Dhaanya is a self-confessed bookworm (she’s read both Helen Keller and Anne Frank biographies) who plays rugby and has an interest in architecture. Her earliest role model was Martin Luther King Jr, followed shortly by David Attenborough.
Reaha isn’t as bookish, but she is working through David Walliams’ Gangsta Granny. She fiddles around with a gym set in her bedroom and would love to be a gymnast, but wonders, “What would I do after that?” One thing the sisters do share are ridiculously long lashes that peek out above their masks.
@MYGREENMANTRA
The lashes and, of course, @MyGreenMantra (check them out on Instagram), the name they’ve given to their strike action.

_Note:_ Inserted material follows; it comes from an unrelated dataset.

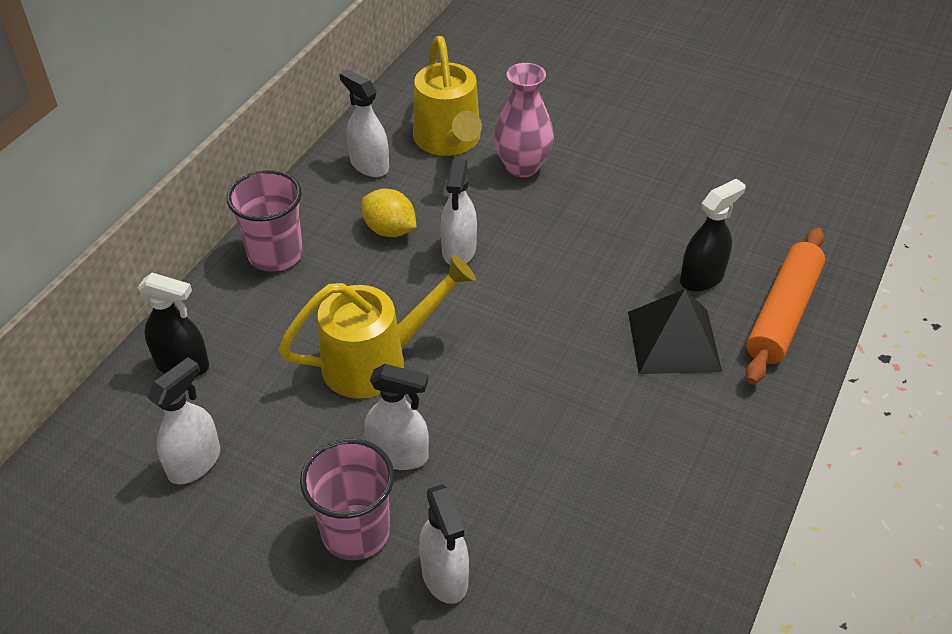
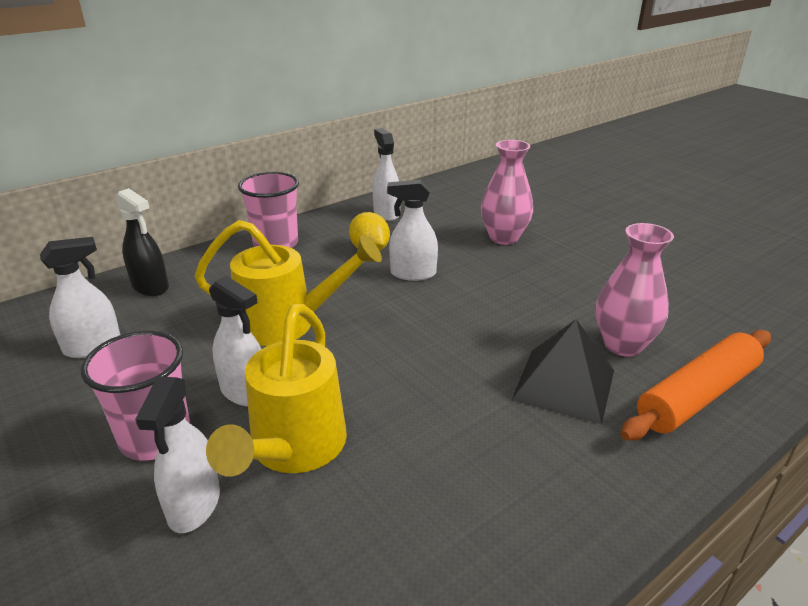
camera: 25 degrees right, 15 degrees down
(449, 142) = (456, 213): yellow watering can -> yellow watering can (293, 449)
(459, 250) = (413, 273): white spray bottle -> white spray bottle turned 60 degrees clockwise
(702, 277) = (623, 345): black spray bottle -> pink vase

Dhaanya’s epiphany came at around seven years, when an image of a turtle strangling on plastic six-pack rings set her on her path. After asking her parents a few questions and digging into some kid-friendly research (which has since expanded), she hit the street.
“I was really tired of hearing news about plastic, and pollution and climate change, and how governments weren’t doing anything about it, so I thought, ‘Why can’t I?’ We made some signboards and went outside.” Ever the curious little sister, “When she went out, I was all, ‘Where are you going? I want to join,’” recalls Reaha. “At first I just held the signs but as I learnt more, I got into it.”
That eventually gave birth to @MyGreenMantra. “Mantra is a Sanskrit word for ‘chant’ and when repeated becomes a habit,” Reaha says. “We want everyone to make climate action a habit.” And she really wants to get away from the linear economy that has put us where we are. “We produce, produce, produce, use, use, use, and waste, waste, waste. We’d love Hong Kong to be a role model of sustainability and the circular economy, which is where you produce something and then make it into something else when you’re done with it.”
BEING THE CHANGE
To that end the girls plan on beating the drum on climate change this summer. They’re off to a smashing start, following a June 18 TEDx event, where they were two of 11 speakers talking about how one person can create a ripple that leads to bigger change. “It was awesome. There were about 100 or 200 people…” Dhaanya says gleefully.
The activism continues this month, with Dhaanya and Reaha featuring alongside a couple of their teachers in a Cable TV-produced short, which aims to increase awareness in local communities. The show airs on Channel 77 Open TV at 7.30 pm on July 2 (in English with subtitles), and after a week it will be posted on the Cablewish Facebook page. Watch out too for an Encompass Hong Kong event in August, at which the girls will be talking to other local school kids about climate change (with a translator for maximum impact).
Dhaanya and Reaha count Dana Winograd at Plastic Free Seas as someone to aspire to, but the most obvious comparison is Greta Thunberg, who’s not hopeful enough for the Ganeriwal girls.
“We’re doing what we can at our level. We don’t want to chase other people’s expectations,” reasons Reaha. “And besides, we should be enjoying our lives, not cleaning up the mess generations before us made. We don’t want our kids living like this.”
Dhaanya listens on, nodding, before finishing the thought. “We know individual actions can’t change the world, but enough of them together, as a community, can.”